Systematic template as a Miro plug-in, using colored theme and number labeling

Computational Supports

Our design team and dev team collaborated to create mappings that collected, labeled, and transformed data to readable visualizations for novices. These plug-in features with developmental support were called “Computational Support.” The computational supports help us identify the most challenging design stage from time spent data. Educational-wise, the usability of each computational support help shape the future design thinking curriculum.

Data Visualization

Collected stakeholders other teams brainstormed in the workshop which allowed users to explore and get inspired in the same problem area

Recommendation System

Collected stakeholder’s needs and obstacles then recommended a problem statement

Synchronous Collaboration

Incorporated synchronous collaboration between two groups to brainstorm and ideate their solution though pairing teams with similar problem areas

Thematic Color

To enhance the visual cue and make distinctive of computational support, we integrated thematic color background to prompt the users that these sections included data from other groups. The branding concepts increase the visibility of computational supports and users' autonomous to explore the functionality.

Branding concept of computational support sections with same color background

Accessibility Check

I used color palette to check for red-green blindness (most common blindness type) to increase accessibility. The result indicated red-green blindness perceived similar to people with normal vision of color

Accessibility check for thematic color background

Research

Pilot Studies

Pilot studies helped us understand how users think aloud during their design process.

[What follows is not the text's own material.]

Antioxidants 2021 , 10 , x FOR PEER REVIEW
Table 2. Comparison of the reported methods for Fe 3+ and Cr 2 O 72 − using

We were able to understand instant feedback from the users. Below were the key pain points:

Low Usability of Complex Data Visualization

Design novices took a longer time to understand complex graphs, such as heat maps, thus resulting in skipping the data visualization

“I don’t know where to start reading the heat map. There was too much information.” — pilot study participant
Heat map

Low Discoverability of Computational Supports

Users did not know whether the box was to input data or check other’s data since the input box and automatic section looked similar

Computational support section vs non-computational support section

Ideation

Repeated Iteration

As a new technology that is distinctive from existing design software on the market, our team shipped new versions of prototypes and received feedback from potential users on a weekly basis to ensure the computational support helped users achieve their goals — learning the design process

Multiple iterations throughout our design process

Usability Testing

Since we iterated our design frequently, usability testing came in the way to help us understand what features to keep and change.

Data Visualization

To increase the usability of the data visualization, we provided more context of the graph by specifying the source of the data and the purpose of adding the graph

Data visualization before was a heat map after is an interactive card

Distinctive Computational Supports

To increase the discoverability of the computational support section, we added the branding concept of colored background to make distinction between computational support section and non-computational support section

 Before computational support and non-computational support sections' text box were the same after version's computational support added colored background

Reflections

Communication is key. With rapid iteration, communication within the team and across the vertical hierarchy within the organization played a huge role. Staying on track with each team members’ newest work update allowed me to avoid going back and forth the design ideas we decided not to use.

Work under time constraint. When working under time constraint, some designs had to compromise with technical limitations and chose a design that require less development resources. As my first cross-functional team experience, I’ve learned how to distinguish the amount of development resources behind the design.